Slight Tuition Fee Increase for Fall at
TAMIU Despite Strong Lege Support
Students at Texas A&M International University will see a slight tuition increase beginning this Fall 2005, despite strong legislative efforts to provide full higher education funding.
On average, full-time students will pay an additional 9.7 percent in tuition and fees for the Fall 2005 semester, equating to approximately $155.00 based on a 12-hour class load.
The fee increases will be used to fund new faculty positions, student scholarships and merit increases. These increases will also assist the University in developing additional academic offerings in accordance with its table of programs as approved by the Texas Higher Education Coordinating Board.
Among areas with increases applied are tuition, computer access fees, international fees, ID card fees and Library access fees.
Dr. Ray Keck, TAMIU president, said he realizes any increase impacts students and their families, but noted that the University continues to benefit from remarkable legislative support which will fund critical growth areas.
"Our Legislative team led by State Senator Dr. Judith Zaffirini and Representatives Guillen and Raymond, have once again provided the leadership that will allow us to deliver excellent higher education programs for our students and community at large, complete our campus' construction plan and explore new degrees and programs.
"While the increases seem challenging, these same fees in various ranges will be implemented across the state. Our fees have traditionally remained among the lowest in the State and we are confident that this will continue to be the case. We also appreciate the funding support provided by the Legislature, which will enable us to add critical teaching lines that provide new faculty and provide much-needed support for merit increases for deserving faculty," Dr. Keck said.
Keck said he is also confident that the University's continued growth and development will also help to secure additional formula-based funding in the future.

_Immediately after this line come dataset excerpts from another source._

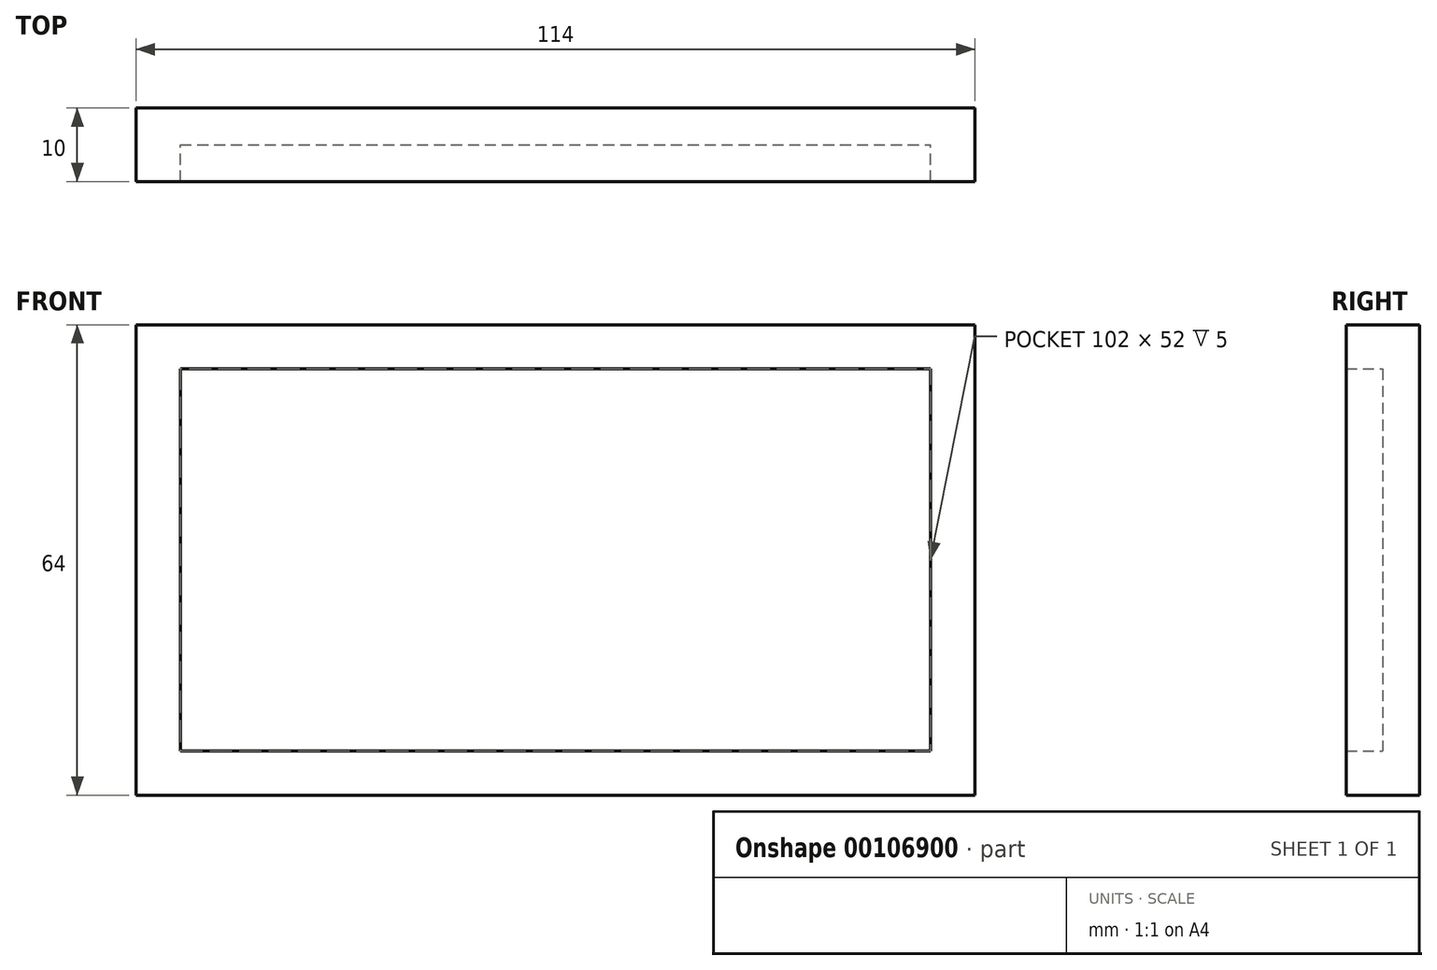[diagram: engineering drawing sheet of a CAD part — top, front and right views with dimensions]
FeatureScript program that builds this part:
annotation { "Feature Type Name" : "Feature", "Feature Type Description" : "" }
export const myFeature = defineFeature(function(context is Context, id is Id, definition is map)
    precondition{}
    {
        {
            var Q0;
            Q0=qCreatedBy(makeId("Front.planeOp"),FACE);
            var sketch = newSketch(context, id + "F0", { "sketchPlane" : qUnion([Q0])});
            skLineSegment(sketch, "E0.bottom", {"start": v(-57, 32) * mm, "end": v(57, 32) * mm});
            skLineSegment(sketch, "E0.top", {"start": v(-57, -32) * mm, "end": v(57, -32) * mm});
            skLineSegment(sketch, "E0.left", {"start": v(-57, 32) * mm, "end": v(-57, -32) * mm});
            skLineSegment(sketch, "E0.right", {"start": v(57, 32) * mm, "end": v(57, -32) * mm});
            skPoint(sketch, "E0.middle", {"position": v(0, 0) * mm});
            skSolve(sketch);
        }
        {
            var Q0;
            Q0 = qSketchRegion(id + "F0", true);
            extrude(context, id + "F1", {"entities" : qUnion([Q0]), "depth" : 5 * mm});
        }
        {
            var Q0;
            Q0=makeQuery(id+"F1.opExtrude","CAP_FACE",FACE,{"disambiguationData":[OSD([sQuery(id+"F0.wireOp",EDGE,"E0.bottom"),sQuery(id+"F0.wireOp",EDGE,"E0.top"),sQuery(id+"F0.wireOp",EDGE,"E0.left"),sQuery(id+"F0.wireOp",EDGE,"E0.right")])],"isStart":false});
            var sketch = newSketch(context, id + "F2", { "sketchPlane" : qUnion([Q0])});
            skLineSegment(sketch, "E1.bottom", {"start": v(-51, 26) * mm, "end": v(51, 26) * mm});
            skLineSegment(sketch, "E1.top", {"start": v(-51, -26) * mm, "end": v(51, -26) * mm});
            skLineSegment(sketch, "E1.left", {"start": v(-51, 26) * mm, "end": v(-51, -26) * mm});
            skLineSegment(sketch, "E1.right", {"start": v(51, 26) * mm, "end": v(51, -26) * mm});
            skPoint(sketch, "E1.middle", {"position": v(0, 0) * mm});
            skSolve(sketch);
        }
        {
            var Q0;
            Q0=makeQuery(id+"F2.imprint","IMPRINT",FACE,{"disambiguationData":[TD([[makeQuery(id+"F2.imprint","IMPRINT",EDGE,{"derivedFrom":sQuery(id+"F2.wireOp",EDGE,"E1.bottom")}),1.0]])]});
            extrude(context, id + "F3", {"entities" : qUnion([Q0]), "operationType" : NewBodyOperationType.ADD, "depth" : 5 * mm});
        }
    });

"We believe that semester credit hours, upon which formula funding is based, will increase at least 5 percent in this biennium, which will impact future funding," he added.
Keck noted that despite increases in costs, higher education remains the single most important factor in enhancing both an individual and a community's quality of life.
"Higher education remains an investment that we make in ourselves and in our community. There is indeed a certain cost to achieving that investment, but the returns last a lifetime and insure the elevation of the individual and the community to our collective highest potential," Keck concluded.